At another time, when I tried to connect the signal cables (for video, L- and R- audios) from my DVD player to the TV, I got a mild shock from touching the metal pins (well, I was stupid enough to have turned the power on before taking hold of those cables). Luckily that was a one-time thing only.

And today - gosh! I finished my lecture, and I shut down the computer. Then, I turned the power off, and I pulled the CPU cable plug from the wall socket. As I prepared to keep it, one of the pins on the plug zapped my hand! It felt like a sharp stab and wasn't it painful! I was sure my hand was numb for a while. It went wobbly and trembly for a while more after that. After I had washed off the stains of my marker pen ink from my hand, I could clearly see a tiny red spot - the burnt mark - on the inside of my palm. Man, this is serious! I still can't believe it actually happened!

From now on, I've gotta be real careful when handling stuff with current - but hey, that's almost everything! Argh!

Little Treasures

Yester-night, while I was looking for a key-chain to hook my portable semiconductor memory I/O device (that's my own, super-long term to mean the USB memory drive - or more commonly mis-termed as thumbdrive or pendrive) to, I remember the tin box of key-chains that I'd collected over the years. Inside a cardboard box buried under layers upon layers of dust, I found it.

And there lay all the things I hold precious since so many years ago. There were those I bought on family vacations - one of the map of Langkawi island, one of wood from Malacca. There were those I got as souvenirs from functions I attended - a gold-plated one from the wedding of one of my father's business associates, with the names of the bride and groom etched on it (sadly though, the pair had divorced), another bearing the official logo of The Star newspaper, which I got when I attended their workshop on children's story writing with my bestfriend. And there's the one I made by myself, using a piece of scrap plastic which I smoothened, drilled a hole through, and attached the chain - using machinery from my father's workshop. There are also those I handmade from tying pieces of colourful strings into knots. Each key-chain comes with a story of its own.

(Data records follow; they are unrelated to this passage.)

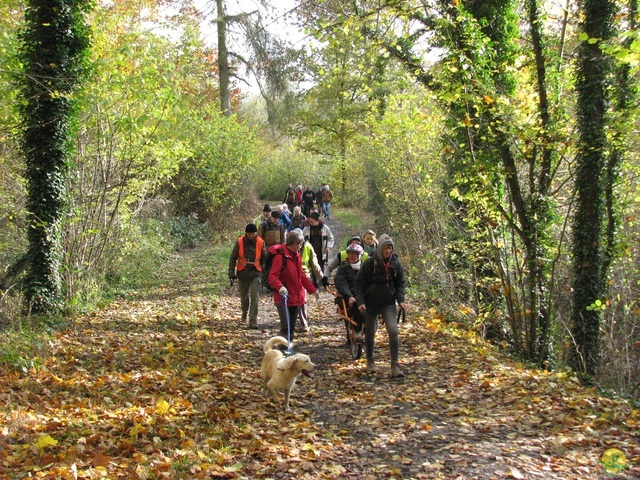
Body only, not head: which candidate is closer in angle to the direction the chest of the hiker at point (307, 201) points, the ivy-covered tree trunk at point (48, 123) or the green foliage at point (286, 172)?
the ivy-covered tree trunk

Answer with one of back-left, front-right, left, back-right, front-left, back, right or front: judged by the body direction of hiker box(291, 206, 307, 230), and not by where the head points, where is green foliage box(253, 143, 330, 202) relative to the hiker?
back

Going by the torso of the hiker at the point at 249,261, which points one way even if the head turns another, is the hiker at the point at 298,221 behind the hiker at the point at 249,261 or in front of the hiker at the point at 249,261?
behind

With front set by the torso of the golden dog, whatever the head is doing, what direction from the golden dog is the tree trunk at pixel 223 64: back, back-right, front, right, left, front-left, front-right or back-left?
back-left

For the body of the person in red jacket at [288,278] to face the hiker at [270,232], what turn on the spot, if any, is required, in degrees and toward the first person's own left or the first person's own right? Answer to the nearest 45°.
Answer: approximately 135° to the first person's own left

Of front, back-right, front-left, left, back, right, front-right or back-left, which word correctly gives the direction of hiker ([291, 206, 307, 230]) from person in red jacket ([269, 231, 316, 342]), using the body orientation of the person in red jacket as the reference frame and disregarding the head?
back-left

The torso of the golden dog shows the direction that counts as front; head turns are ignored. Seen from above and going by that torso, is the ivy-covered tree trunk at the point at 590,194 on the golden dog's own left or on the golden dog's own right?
on the golden dog's own left

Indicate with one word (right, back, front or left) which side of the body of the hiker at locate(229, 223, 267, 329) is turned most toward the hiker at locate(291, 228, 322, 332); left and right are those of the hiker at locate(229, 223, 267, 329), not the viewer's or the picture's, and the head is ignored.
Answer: left

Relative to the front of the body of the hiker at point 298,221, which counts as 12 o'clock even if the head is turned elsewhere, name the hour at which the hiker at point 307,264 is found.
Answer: the hiker at point 307,264 is roughly at 12 o'clock from the hiker at point 298,221.

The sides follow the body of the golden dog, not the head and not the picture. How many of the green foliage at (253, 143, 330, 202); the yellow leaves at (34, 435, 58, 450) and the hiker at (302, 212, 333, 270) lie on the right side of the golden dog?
1

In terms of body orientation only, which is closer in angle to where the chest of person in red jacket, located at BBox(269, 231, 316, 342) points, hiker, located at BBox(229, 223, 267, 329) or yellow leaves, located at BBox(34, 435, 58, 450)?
the yellow leaves

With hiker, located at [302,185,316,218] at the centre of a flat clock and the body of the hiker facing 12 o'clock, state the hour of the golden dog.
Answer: The golden dog is roughly at 12 o'clock from the hiker.

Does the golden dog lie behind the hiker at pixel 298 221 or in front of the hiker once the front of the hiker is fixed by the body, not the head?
in front
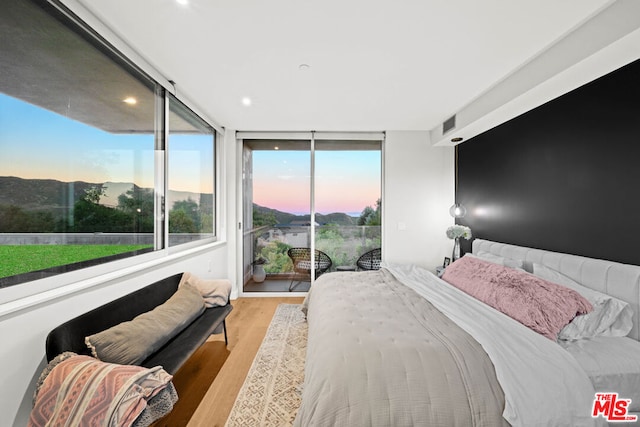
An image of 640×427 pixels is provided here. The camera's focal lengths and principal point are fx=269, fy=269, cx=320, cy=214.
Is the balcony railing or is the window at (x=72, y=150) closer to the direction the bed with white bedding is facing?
the window

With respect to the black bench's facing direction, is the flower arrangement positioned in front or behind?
in front

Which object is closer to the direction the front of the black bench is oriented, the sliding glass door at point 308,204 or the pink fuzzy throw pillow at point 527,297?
the pink fuzzy throw pillow

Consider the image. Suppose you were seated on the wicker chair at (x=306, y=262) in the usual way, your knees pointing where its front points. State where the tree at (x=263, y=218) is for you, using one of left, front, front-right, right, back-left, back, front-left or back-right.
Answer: back-left

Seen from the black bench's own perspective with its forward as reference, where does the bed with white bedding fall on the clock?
The bed with white bedding is roughly at 12 o'clock from the black bench.

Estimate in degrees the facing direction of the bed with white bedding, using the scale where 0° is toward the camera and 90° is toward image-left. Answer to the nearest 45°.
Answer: approximately 45°

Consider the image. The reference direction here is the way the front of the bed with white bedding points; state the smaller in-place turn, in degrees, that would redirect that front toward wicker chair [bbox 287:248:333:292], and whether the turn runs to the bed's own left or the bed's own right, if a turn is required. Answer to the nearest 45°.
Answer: approximately 90° to the bed's own right

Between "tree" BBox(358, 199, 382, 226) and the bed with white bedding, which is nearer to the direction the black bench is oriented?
the bed with white bedding

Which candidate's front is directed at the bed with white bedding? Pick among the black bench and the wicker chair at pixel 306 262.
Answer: the black bench

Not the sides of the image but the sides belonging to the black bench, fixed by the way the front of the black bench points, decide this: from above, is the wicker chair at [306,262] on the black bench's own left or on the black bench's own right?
on the black bench's own left
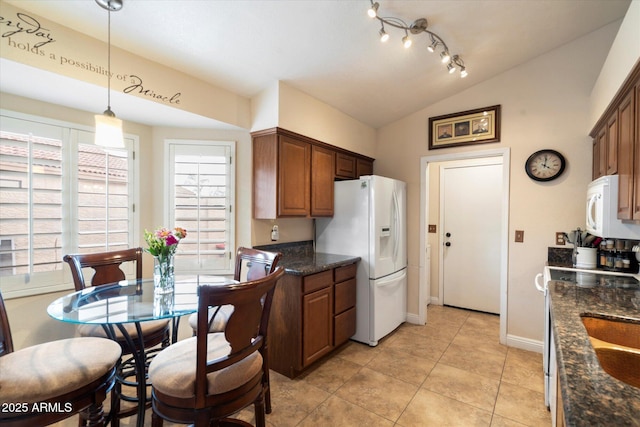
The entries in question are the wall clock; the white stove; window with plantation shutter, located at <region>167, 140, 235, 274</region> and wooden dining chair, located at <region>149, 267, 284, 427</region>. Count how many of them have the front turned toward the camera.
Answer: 2

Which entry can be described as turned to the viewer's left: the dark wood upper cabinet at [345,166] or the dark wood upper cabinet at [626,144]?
the dark wood upper cabinet at [626,144]

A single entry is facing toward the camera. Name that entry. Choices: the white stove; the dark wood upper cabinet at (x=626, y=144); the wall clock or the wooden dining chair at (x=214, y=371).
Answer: the wall clock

Next to the tin of key-chains, I kept a smaller tin of metal badges that I collected since primary-school, including my school badges. The most precious is that of Convent Rahang - for the school no longer exists, and the ground on which it used to be is now a theology school. I have also several small pin-badges of the logo of "Visit Malaysia Year 1990" which was also made partly in my father's workshop. Then there's a couple of St John Ambulance collar-pins - all of which I believe are not to be found easily anymore.

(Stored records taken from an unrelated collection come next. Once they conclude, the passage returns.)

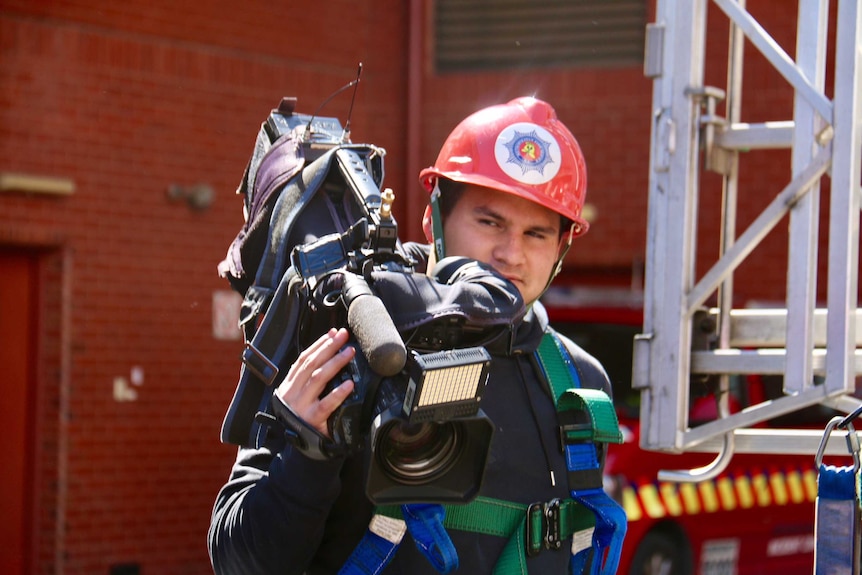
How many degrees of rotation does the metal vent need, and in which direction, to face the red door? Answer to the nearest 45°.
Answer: approximately 45° to its right

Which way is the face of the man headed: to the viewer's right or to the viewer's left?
to the viewer's left

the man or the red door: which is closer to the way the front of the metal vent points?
the man

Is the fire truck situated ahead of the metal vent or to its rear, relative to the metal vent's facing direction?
ahead

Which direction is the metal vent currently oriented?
toward the camera

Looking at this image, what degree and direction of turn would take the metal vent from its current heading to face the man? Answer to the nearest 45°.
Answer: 0° — it already faces them
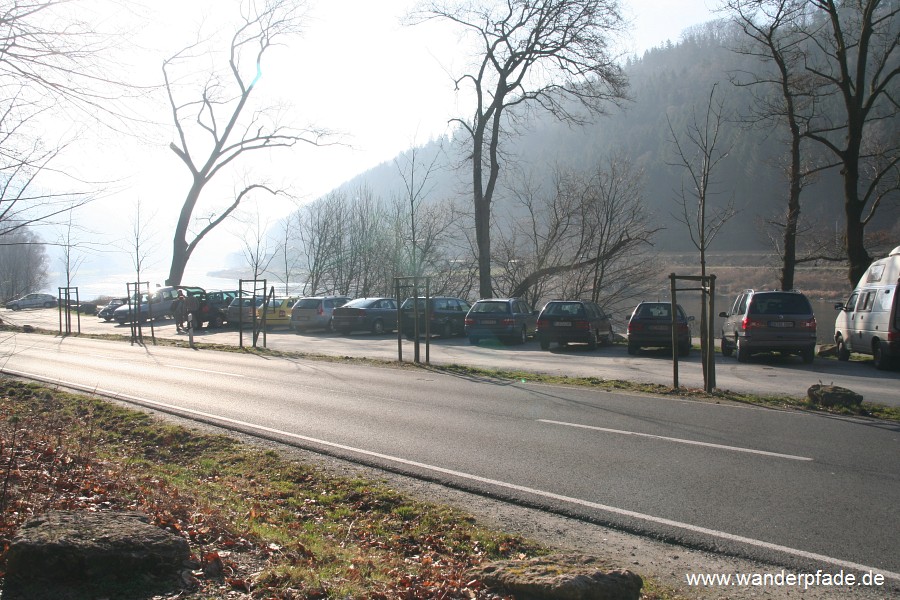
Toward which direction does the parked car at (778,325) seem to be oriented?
away from the camera

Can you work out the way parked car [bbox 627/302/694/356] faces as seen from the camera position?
facing away from the viewer

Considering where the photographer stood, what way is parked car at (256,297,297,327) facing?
facing away from the viewer and to the right of the viewer

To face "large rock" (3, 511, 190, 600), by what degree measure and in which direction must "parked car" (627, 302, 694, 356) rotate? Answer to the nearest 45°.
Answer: approximately 180°

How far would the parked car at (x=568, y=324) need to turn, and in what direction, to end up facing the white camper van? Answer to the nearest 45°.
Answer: approximately 90° to its right

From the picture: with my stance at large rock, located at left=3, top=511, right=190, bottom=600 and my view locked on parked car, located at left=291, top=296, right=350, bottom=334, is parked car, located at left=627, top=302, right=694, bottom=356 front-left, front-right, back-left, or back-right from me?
front-right

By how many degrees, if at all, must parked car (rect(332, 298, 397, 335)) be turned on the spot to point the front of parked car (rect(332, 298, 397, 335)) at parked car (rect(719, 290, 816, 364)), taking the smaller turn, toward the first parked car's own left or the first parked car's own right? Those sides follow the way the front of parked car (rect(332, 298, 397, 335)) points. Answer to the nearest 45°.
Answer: approximately 90° to the first parked car's own right

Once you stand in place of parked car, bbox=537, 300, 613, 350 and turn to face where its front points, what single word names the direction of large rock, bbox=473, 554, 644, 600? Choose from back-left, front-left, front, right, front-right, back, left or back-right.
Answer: back-right

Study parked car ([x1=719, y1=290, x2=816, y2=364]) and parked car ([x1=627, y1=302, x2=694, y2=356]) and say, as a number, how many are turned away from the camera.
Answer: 2

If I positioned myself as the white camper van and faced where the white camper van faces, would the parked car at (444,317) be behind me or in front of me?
in front

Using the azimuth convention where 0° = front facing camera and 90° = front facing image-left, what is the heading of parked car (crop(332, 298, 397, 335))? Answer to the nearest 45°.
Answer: approximately 225°

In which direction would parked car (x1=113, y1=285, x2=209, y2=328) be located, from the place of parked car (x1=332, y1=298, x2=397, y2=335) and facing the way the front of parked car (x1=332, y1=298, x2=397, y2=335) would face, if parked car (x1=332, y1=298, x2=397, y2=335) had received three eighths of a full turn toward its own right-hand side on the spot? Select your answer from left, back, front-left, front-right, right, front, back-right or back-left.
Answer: back-right

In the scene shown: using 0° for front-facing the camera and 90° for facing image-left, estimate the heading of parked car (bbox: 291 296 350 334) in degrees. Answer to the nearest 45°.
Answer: approximately 225°

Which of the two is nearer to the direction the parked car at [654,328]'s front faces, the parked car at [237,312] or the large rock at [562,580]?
the parked car

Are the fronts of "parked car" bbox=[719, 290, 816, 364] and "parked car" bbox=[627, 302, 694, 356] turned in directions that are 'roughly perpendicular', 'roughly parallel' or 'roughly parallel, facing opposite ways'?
roughly parallel

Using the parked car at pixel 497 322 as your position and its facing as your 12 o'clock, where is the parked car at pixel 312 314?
the parked car at pixel 312 314 is roughly at 9 o'clock from the parked car at pixel 497 322.

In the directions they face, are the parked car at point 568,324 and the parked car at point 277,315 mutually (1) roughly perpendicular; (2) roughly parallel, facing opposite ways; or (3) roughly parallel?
roughly parallel
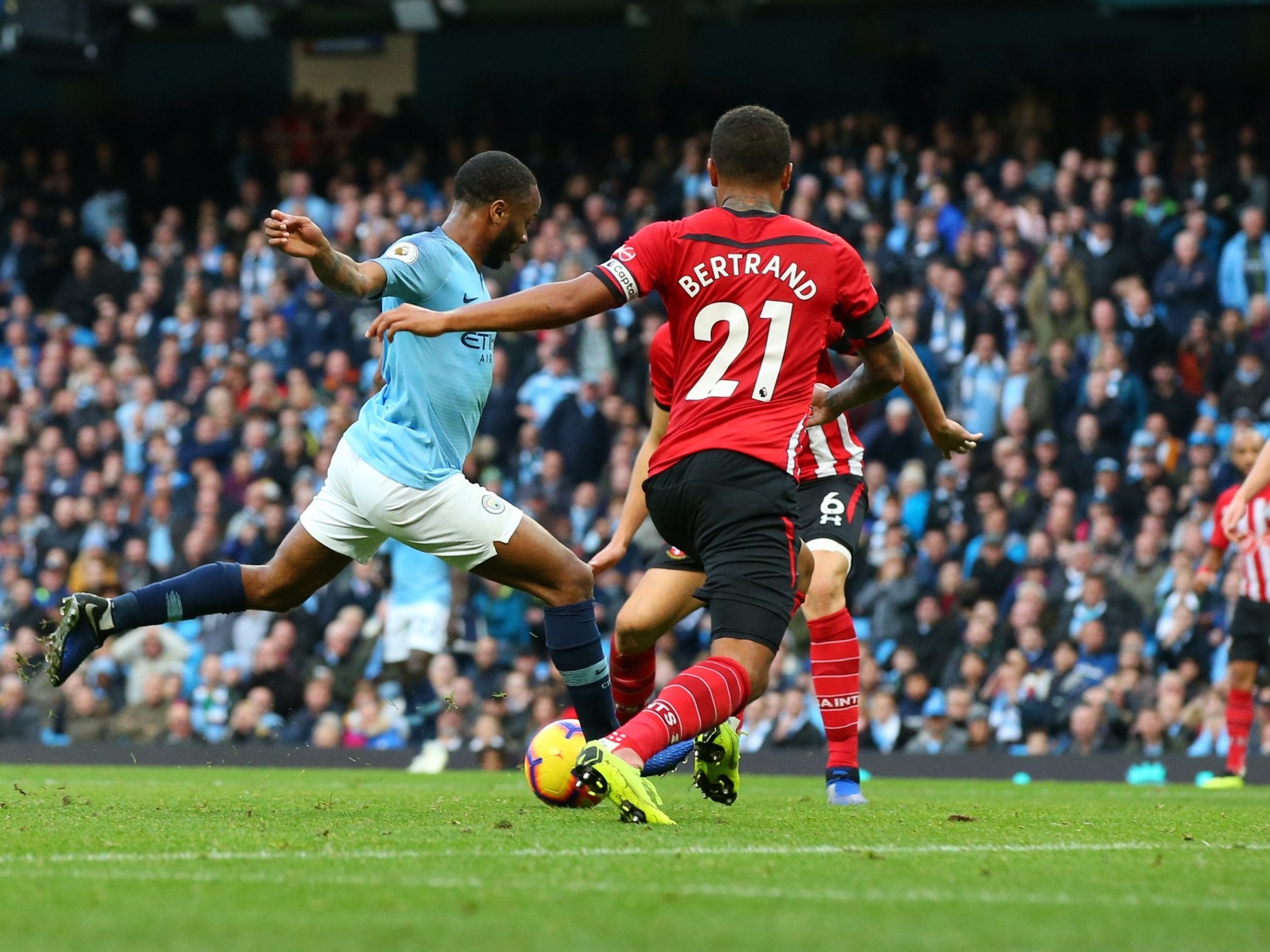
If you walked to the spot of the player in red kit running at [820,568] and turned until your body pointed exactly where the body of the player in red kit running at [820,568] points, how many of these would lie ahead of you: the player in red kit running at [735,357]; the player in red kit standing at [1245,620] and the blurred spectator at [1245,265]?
1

Going through these things which may worth nothing, but are priceless treasures to me on a personal account, I thought about what will become of them upon my death. Will my husband or daughter toss them out like pieces of junk that "mom has kept for years"? What about all the other stuff that I still keep? (I am, I admit, an ardent keeper). Even if my children continue keeping my junk after I am gone, what about their children after they are gone? Things other that jewels don't usually get passed down as family heirloom. Really. It was indeed a disheartening thought.